### Reading text
=== Begin Enclosure ===

PROGNOSIS OF AIRBORNE INFECTIONS THROUGH EVALUATION OF IMMUNOLOGICAL INDICATORS

Abstract

Background: Airborne infections, including influenza, ARVI, and emerging coronaviruses, constitute a major public health burden globally and in Uzbekistan. While exposure to these pathogens is universal, susceptibility and disease severity vary significantly among individuals. This clinical variability is largely determined by the host's immune status prior to infection. This study aims to develop a comprehensive prognostic model for the susceptibility to and severity of airborne infections based on the evaluation of specific immunological indicators, focusing on the interplay between mucosal barriers and systemic immune responses. Methods: A prospective longitudinal study was conducted involving 200 healthcare workers (a high-risk group due to occupational exposure) at the Andijan Regional Infectious Diseases Hospital. Baseline immunological profiling included quantitative analysis of secretory IgA (sIgA) in saliva, serum Immunoglobulins (IgG, IgM, IgE), cytokine profile (IL-6, TNF-α, IFN-γ), and lymphocyte subsets (CD3+, CD4+, CD8+, CD16/56+). Participants were closely monitored for symptoms of airborne infections over a 6-month autumn-winter epidemic season. Results: Individuals who developed frequent or severe infections had significantly lower baseline levels of salivary sIgA (mean 45 mg/L vs 120 mg/L in the healthy group, p<0.001) and a suppressed Th1 response characterized by low IFN-γ levels. A prognostic index combining sIgA levels and Phagocytic Activity showed a sensitivity of 85% and specificity of 90% in predicting infection susceptibility. Furthermore, elevated total IgE was identified as a risk factor for prolonged recovery. Conclusion: Immunological screening, particularly the assessment of mucosal immunity (sIgA) and cytokine balance, serves as a reliable, non-invasive tool for forecasting the risk of airborne infections. Identifying immunocompromised individuals allows for targeted immunoprophylaxis and personalized preventive strategies.

=== End Enclosure ===

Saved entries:
=== Begin Enclosure ===

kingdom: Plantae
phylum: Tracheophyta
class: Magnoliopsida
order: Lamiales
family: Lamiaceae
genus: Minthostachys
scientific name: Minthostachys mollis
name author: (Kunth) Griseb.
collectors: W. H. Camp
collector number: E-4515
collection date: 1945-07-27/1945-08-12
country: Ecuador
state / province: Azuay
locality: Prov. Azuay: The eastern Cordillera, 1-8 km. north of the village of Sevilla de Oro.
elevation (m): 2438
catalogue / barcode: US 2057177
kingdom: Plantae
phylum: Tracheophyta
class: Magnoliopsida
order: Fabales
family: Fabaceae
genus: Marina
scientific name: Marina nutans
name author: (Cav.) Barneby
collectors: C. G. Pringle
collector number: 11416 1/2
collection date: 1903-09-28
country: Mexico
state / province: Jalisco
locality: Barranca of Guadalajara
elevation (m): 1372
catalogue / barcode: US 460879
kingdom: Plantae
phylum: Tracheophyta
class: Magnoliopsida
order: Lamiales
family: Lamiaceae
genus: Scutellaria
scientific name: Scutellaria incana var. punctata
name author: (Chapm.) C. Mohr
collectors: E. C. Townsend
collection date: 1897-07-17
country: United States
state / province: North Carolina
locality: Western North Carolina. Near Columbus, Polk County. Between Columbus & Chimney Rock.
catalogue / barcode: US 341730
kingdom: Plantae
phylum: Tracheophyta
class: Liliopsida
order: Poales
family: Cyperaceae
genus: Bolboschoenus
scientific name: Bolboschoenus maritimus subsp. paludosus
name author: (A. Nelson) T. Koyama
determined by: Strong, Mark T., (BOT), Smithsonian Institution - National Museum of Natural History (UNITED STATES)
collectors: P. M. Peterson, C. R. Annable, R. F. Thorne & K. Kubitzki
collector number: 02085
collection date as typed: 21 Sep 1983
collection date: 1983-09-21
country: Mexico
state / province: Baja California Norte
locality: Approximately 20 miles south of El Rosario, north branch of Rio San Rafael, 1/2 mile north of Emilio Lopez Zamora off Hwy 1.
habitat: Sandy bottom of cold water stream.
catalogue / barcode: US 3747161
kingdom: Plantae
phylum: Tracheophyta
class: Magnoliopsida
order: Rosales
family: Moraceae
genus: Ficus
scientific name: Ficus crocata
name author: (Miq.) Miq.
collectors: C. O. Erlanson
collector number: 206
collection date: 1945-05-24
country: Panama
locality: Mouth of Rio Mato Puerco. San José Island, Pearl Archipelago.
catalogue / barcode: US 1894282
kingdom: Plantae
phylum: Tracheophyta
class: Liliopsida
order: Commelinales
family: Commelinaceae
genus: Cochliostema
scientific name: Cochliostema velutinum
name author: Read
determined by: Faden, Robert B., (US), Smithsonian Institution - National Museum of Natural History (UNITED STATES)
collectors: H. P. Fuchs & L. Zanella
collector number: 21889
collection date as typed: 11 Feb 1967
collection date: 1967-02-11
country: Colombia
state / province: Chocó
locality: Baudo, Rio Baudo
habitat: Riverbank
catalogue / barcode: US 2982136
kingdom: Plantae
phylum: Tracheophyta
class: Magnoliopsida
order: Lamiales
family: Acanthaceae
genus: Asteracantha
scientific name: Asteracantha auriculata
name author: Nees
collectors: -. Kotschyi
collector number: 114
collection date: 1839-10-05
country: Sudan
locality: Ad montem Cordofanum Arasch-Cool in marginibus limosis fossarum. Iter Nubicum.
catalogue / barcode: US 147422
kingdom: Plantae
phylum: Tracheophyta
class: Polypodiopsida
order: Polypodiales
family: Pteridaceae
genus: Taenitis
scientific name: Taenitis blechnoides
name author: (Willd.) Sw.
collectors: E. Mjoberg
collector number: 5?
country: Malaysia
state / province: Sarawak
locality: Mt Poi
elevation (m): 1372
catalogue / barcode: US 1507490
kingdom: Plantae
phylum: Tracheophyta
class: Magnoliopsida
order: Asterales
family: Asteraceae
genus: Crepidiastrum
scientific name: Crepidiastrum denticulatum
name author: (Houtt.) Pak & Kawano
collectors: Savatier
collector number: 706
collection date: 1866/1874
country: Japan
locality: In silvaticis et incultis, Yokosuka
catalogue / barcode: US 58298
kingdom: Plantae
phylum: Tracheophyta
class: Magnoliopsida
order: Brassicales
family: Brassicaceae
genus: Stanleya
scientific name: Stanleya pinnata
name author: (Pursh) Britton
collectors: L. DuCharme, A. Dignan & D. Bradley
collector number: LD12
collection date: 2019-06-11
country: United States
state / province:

=== End Enclosure ===

### Problem requirements
Write what follows the last sentence of the abstract on forecasting airborne infections from immunological indicators. The records need not be consulted.

### Solved problem
Keywords

Airborne infections, immunology, prognosis, secretory IgA, cytokines, susceptibility, prevention, mucosal immunity.

References

1. Brandtzaeg, P. (2013). Secretory IgA: Designed for Anti-Microbial Defense. Frontiers in Immunology, 4, 222.
2. Gleeson, M., et al. (2011). Daily probiotic's (Lactobacillus casei Shirota) reduction of infection incidence in athletes. International Journal of Sport Nutrition and Exercise Metabolism, 21(1), 55-64.
3. World Health Organization. (2020). Immunology of SARS-CoV-2. Scientific Brief.
4. Khaitov, R. M. (2018). Immunology. GEOTAR-Media.
5. Azimov, R. K., et al. (2019). Seasonal variations in immune status among the population of the Fergana Valley. Central Asian Journal of Medicine.
6. Calder, P. C. (2013). Feeding the immune system. Proceedings of the Nutrition Society, 72(3), 299-309.